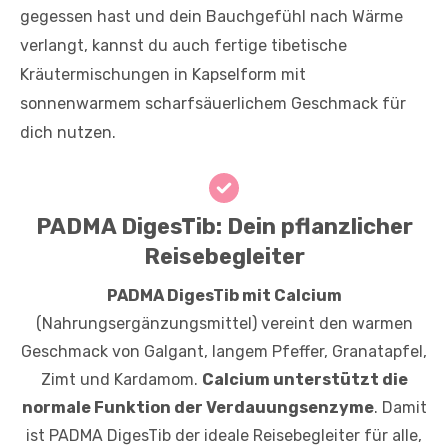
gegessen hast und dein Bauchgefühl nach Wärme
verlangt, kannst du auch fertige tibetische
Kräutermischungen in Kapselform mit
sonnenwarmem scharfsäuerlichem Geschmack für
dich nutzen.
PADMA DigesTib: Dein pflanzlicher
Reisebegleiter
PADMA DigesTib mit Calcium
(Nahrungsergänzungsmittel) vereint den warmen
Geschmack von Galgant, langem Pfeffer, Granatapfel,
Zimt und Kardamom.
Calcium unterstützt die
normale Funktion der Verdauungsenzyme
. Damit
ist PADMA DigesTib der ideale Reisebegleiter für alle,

****************

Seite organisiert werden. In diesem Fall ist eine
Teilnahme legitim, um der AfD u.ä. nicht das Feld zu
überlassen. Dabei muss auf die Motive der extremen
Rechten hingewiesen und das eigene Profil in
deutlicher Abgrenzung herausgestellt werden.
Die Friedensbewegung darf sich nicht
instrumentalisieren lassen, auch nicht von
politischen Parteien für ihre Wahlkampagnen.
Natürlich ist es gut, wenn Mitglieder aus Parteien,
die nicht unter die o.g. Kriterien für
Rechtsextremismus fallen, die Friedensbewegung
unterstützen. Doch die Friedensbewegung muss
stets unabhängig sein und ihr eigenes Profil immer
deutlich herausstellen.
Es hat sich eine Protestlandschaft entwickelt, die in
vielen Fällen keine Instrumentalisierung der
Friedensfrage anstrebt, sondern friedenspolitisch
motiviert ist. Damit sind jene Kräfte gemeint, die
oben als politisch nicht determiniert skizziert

****************

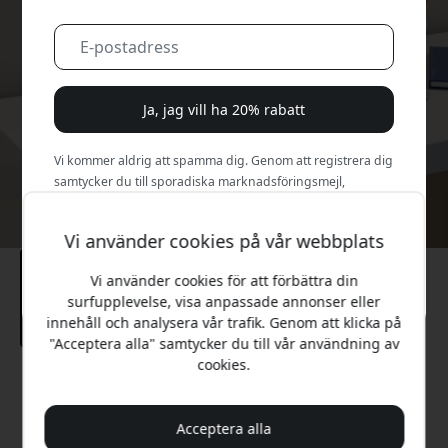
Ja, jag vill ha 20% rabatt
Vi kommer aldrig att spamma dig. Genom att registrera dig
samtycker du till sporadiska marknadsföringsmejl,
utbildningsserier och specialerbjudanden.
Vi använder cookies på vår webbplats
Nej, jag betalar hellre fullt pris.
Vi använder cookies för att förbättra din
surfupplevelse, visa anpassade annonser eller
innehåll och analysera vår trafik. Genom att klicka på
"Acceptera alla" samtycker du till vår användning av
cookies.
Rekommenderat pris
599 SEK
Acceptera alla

****************

### [PROBLEM DETAILS]
From the listing above, output exactly the run of lines that starts with the line containing "stets unabhängig sein" and ends with the line containing "motiviert ist. Damit".

### [ANSWER TO THE PROBLEM]
stets unabhängig sein und ihr eigenes Profil immer
deutlich herausstellen.
Es hat sich eine Protestlandschaft entwickelt, die in
vielen Fällen keine Instrumentalisierung der
Friedensfrage anstrebt, sondern friedenspolitisch
motiviert ist. Damit sind jene Kräfte gemeint, die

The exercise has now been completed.